Lack of access to high-quality seed material prevents small-scale farmers from improving vegetable yields. Seed was available on the market, but it was only offered in package sizes that were unaffordable to small-scale farmers. Based on a market study, the project convinced two leading seed producers to invest in mini-packets. The proven market potential of these packets led these companies, which at first were hesitant, to invest in new packaging equipment. These mini-packets are now available for sale in 55 out of 64 districts through various channels. Already during the first season 1.3 million units were sold. 40 percent of farmers also use the mini-packets for their own personal garden vegetable consumption. By 2013, more than 100,000 women have benefited directly from this intervention.

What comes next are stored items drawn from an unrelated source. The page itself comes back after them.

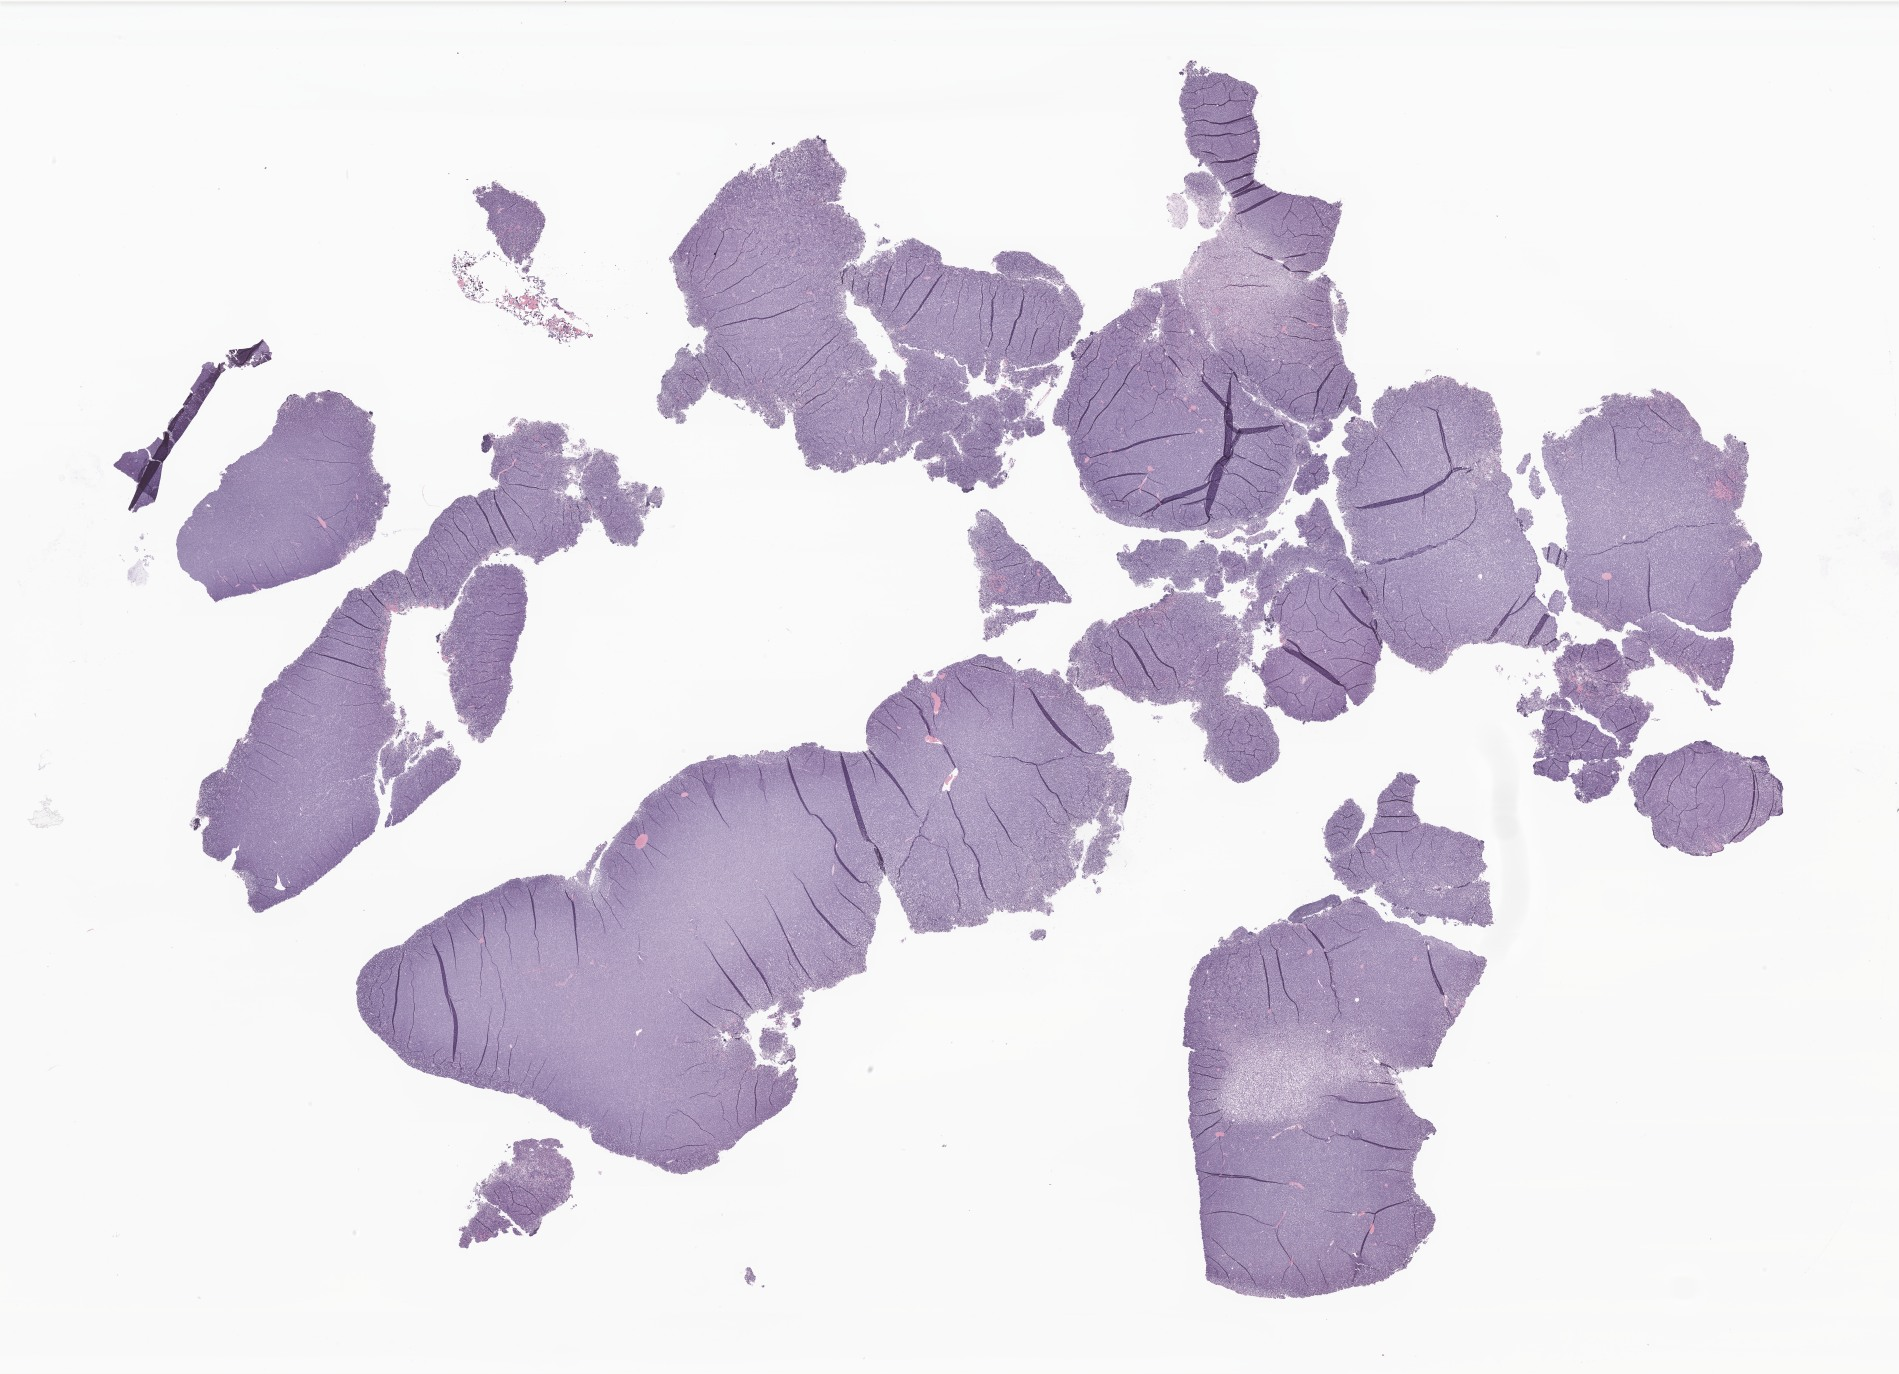
Digitized hematoxylin and eosin (H&E)-stained section of tumor tissue from the brain — whole scanned area (about 32.0 x 23.2 mm) shown as a low-resolution overview, formalin-fixed paraffin-embedded section. Patient male; age 211 months (17 years 7 months).
Recorded diagnosis: Medulloblastoma, NOS.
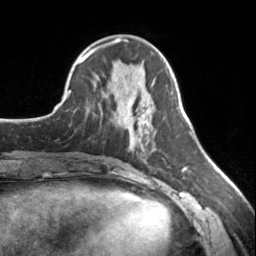
Breast MRI, one axial slice. Slice 59 of 134 in the series (ordered by position). Cropped to one breast. Dynamic contrast-enhanced series, time point 2 of 7 at this slice position (early post-contrast). 3 T. TE 1.7 ms, TR 4.6 ms. 256 × 256 image matrix. Female patient.
Structures marked on this image (semi-automatic segmentation, software-assisted and operator-edited):
- enhancing-tissue mask used for the functional tumour volume (all voxels passing the contrast-enhancement thresholds inside the analysis volume; usually the tumour): bounding box [x1, y1, x2, y2] px = [130, 131, 147, 144]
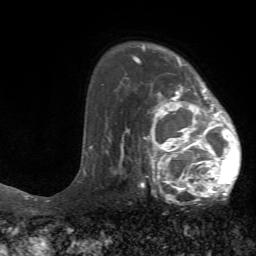
Breast MRI (dynamic contrast-enhanced), one axial slice. Position 50 of 72 along the scan axis. Cropped to one breast. Dynamic contrast-enhanced series, time point 2 of 7 at this slice position (early post-contrast). 1.5 T. TE 4.2 ms, TR 8.7 ms. 2.2 mm slice thickness. 256 × 256 image matrix, field of view 180 × 180 mm. Female patient.
Structures marked on this image (semi-automatically segmented with operator editing):
- enhancing-tissue mask used for the functional tumour volume (all voxels passing the contrast-enhancement thresholds inside the analysis volume; usually the tumour): bounding box (x1, y1, x2, y2) in pixels: (126, 73, 242, 204)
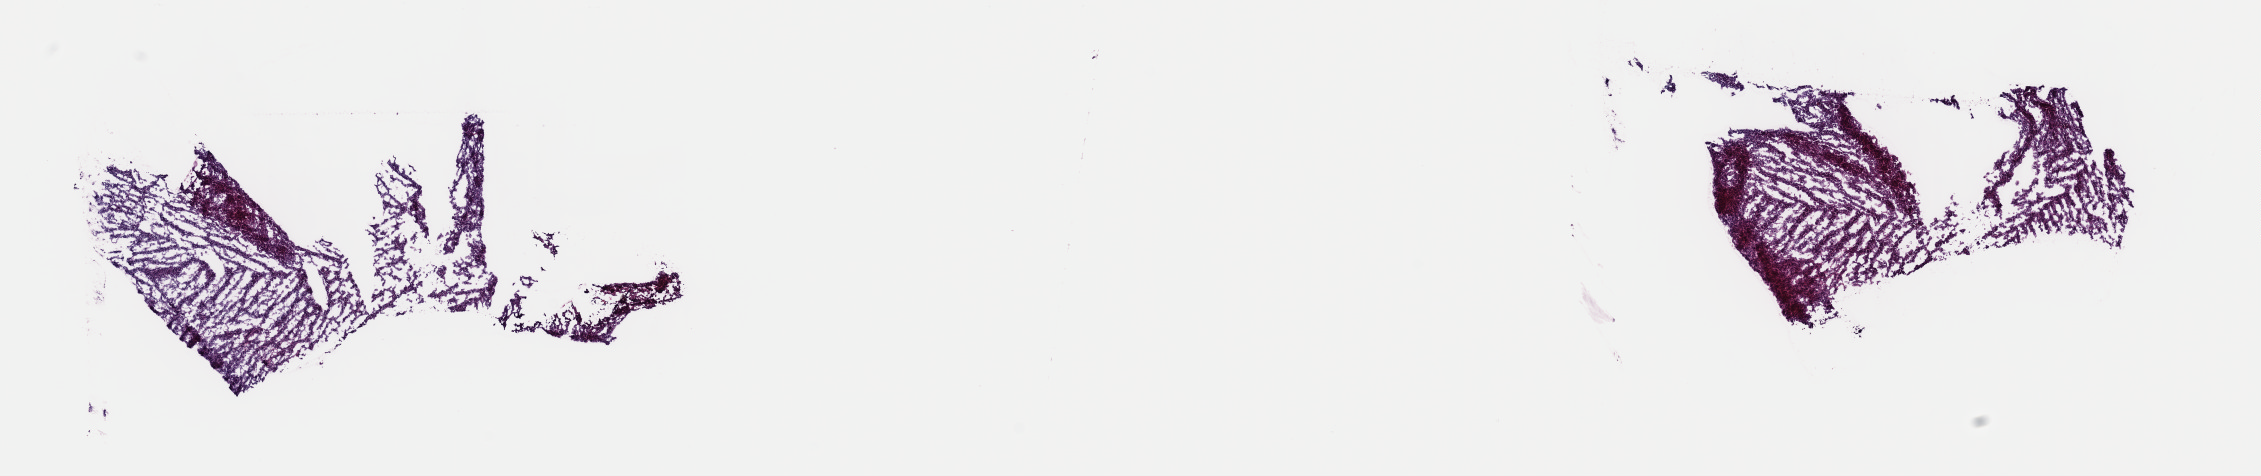
Whole-slide histology image, H&E-stained, a low-resolution overview of the entire scanned area, about 17.9 x 3.8 mm, frozen section from the top of the tissue portion, sample: primary tumour, liver. Female patient; age at initial diagnosis 61 years. Histologic grade: G1 (well differentiated). Composition of this section per pathologist review: tumour cells 100%, tumour nuclei 80%, normal cells 0%, stromal cells 0%, necrosis 0%. Infiltration values recorded for this section: lymphocyte infiltration 1%, monocyte infiltration 0%, neutrophil infiltration 0%.
Diagnosis: Hepatocellular carcinoma, NOS. AJCC pathologic stage: II (7th edition).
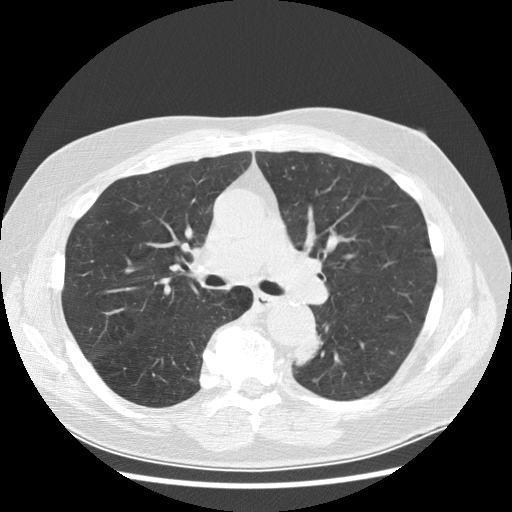
Low-dose screening chest CT, axial slice. Baseline screening round. Lung window (W 1500 / L -600 HU). 2.5 mm slice thickness. 120 kVp. Slice 109 of 282 in the series. Male, age 70 years at enrolment. Current smoker at enrolment.
Expert-annotated lung lesion, box from (x=279, y=326) to (x=331, y=384) px. The exam's reader record, not a measurement of the box and not confirmed to be the same lesion: non-calcified nodule or mass ≥4 mm, left lower lobe, 27 × 16 mm, spiculated (stellate) margins, soft tissue attenuation, pre-existing on the prior screen: yes; interval growth: yes. Official screen result: positive, change unspecified: nodule(s) >= 4 mm or enlarging nodule(s), mass(es), or other non-specific abnormalities suspicious for lung cancer. Later outcome: lung cancer diagnosed 97 days after this screen — papillary adenocarcinoma, NOS, left lower lobe, moderately differentiated (G2), stage IB (AJCC 6th edition), 35 mm at pathology.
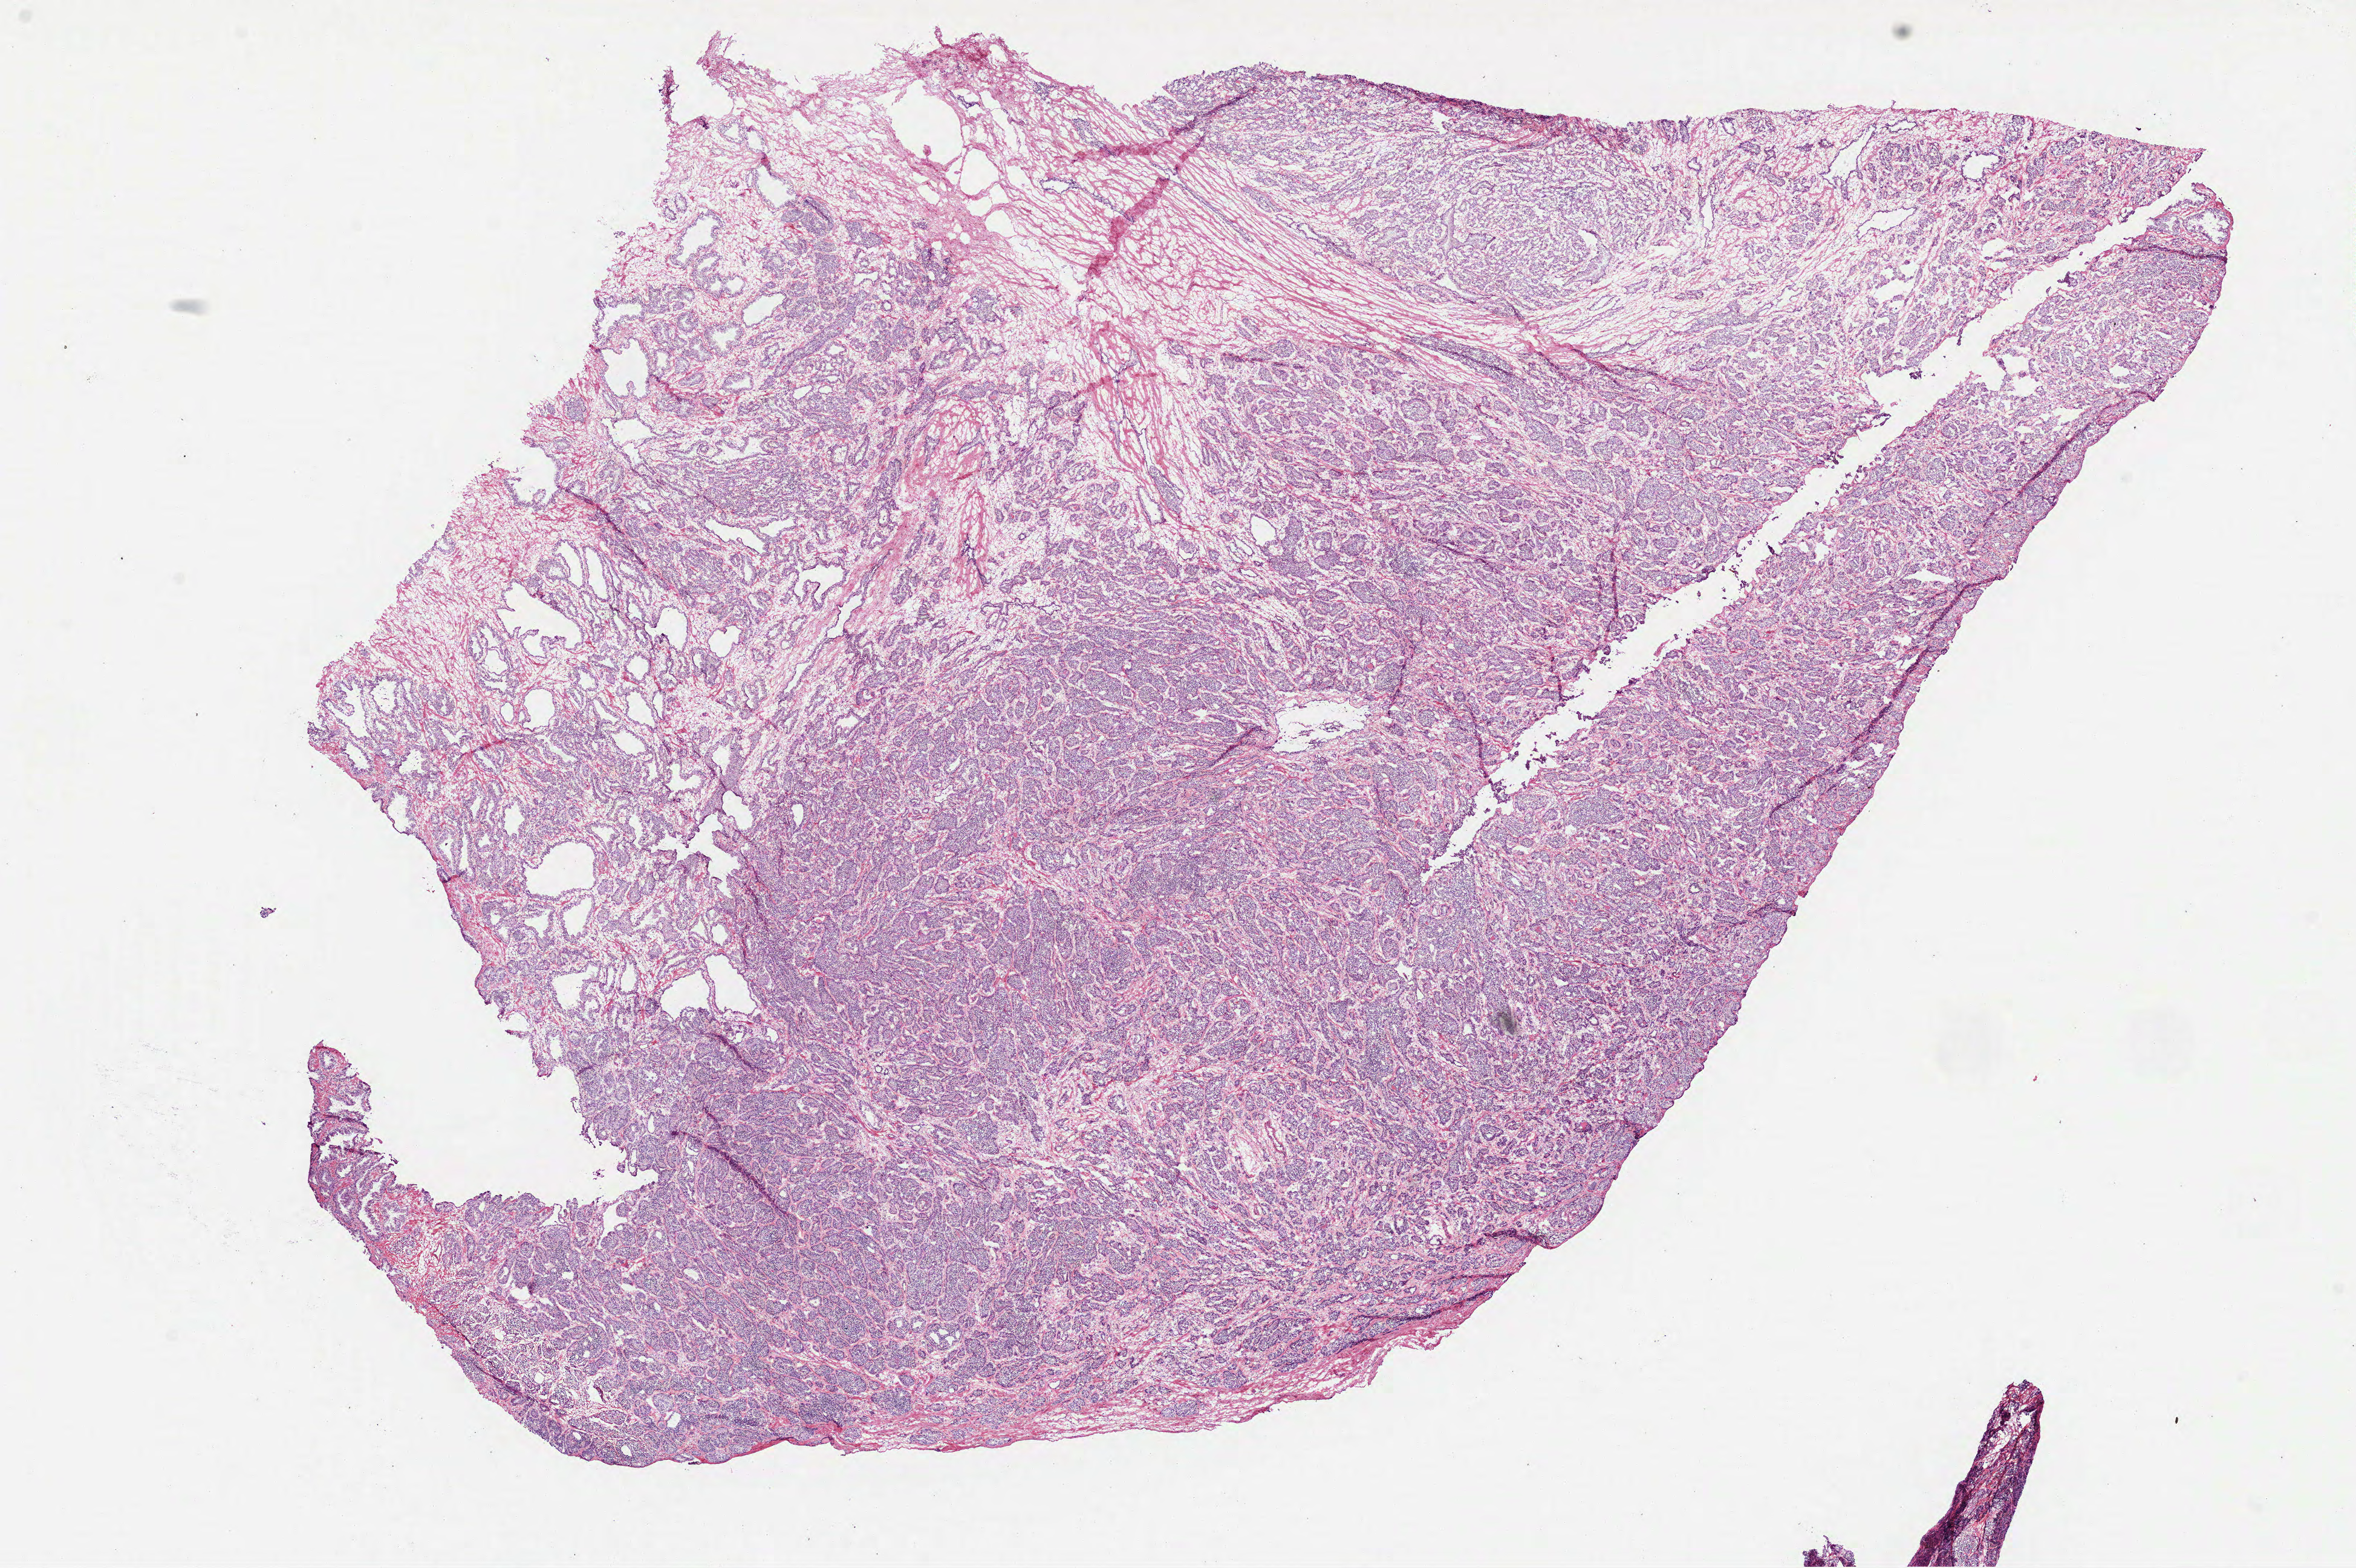
Digitized H&E tissue section (whole slide), low-resolution overview of the scanned area, about 15.7 x 10.5 mm (slide scanned at 40x). Frozen section. Primary tumour sample from the prostate. Patient: male, age at initial diagnosis 63 years. Gleason score: 7 (4+3). Composition of this section per pathologist review: tumour cells 90%, tumour nuclei 95%, normal cells 2%, stromal cells 8%, necrosis 0%. Infiltration values recorded for this section: lymphocyte infiltration 0%, monocyte infiltration 0%, neutrophil infiltration 0%.
Diagnosis: Acinar cell carcinoma (prostate gland). Laterality: bilateral.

This innovation is a part of Katalyst, a large market development programme that for over 10 years has been testing market-oriented and therefore sustainable innovations. Between 2008 and 2013, 2.4 million poor farmer families and small enterprises (SMEs) benefited from this project, increasing their incomes by a total US $295 million. The project is being implemented by Swisscontact and GIZ International Services under the umbrella of the Ministry of Commerce of the Government of Bangladesh. The project is co-funded by the Swiss Agency for Development and Cooperation (SDC), UK Department for International Development (DFID) and the Danish International Development Agency (DANIDA).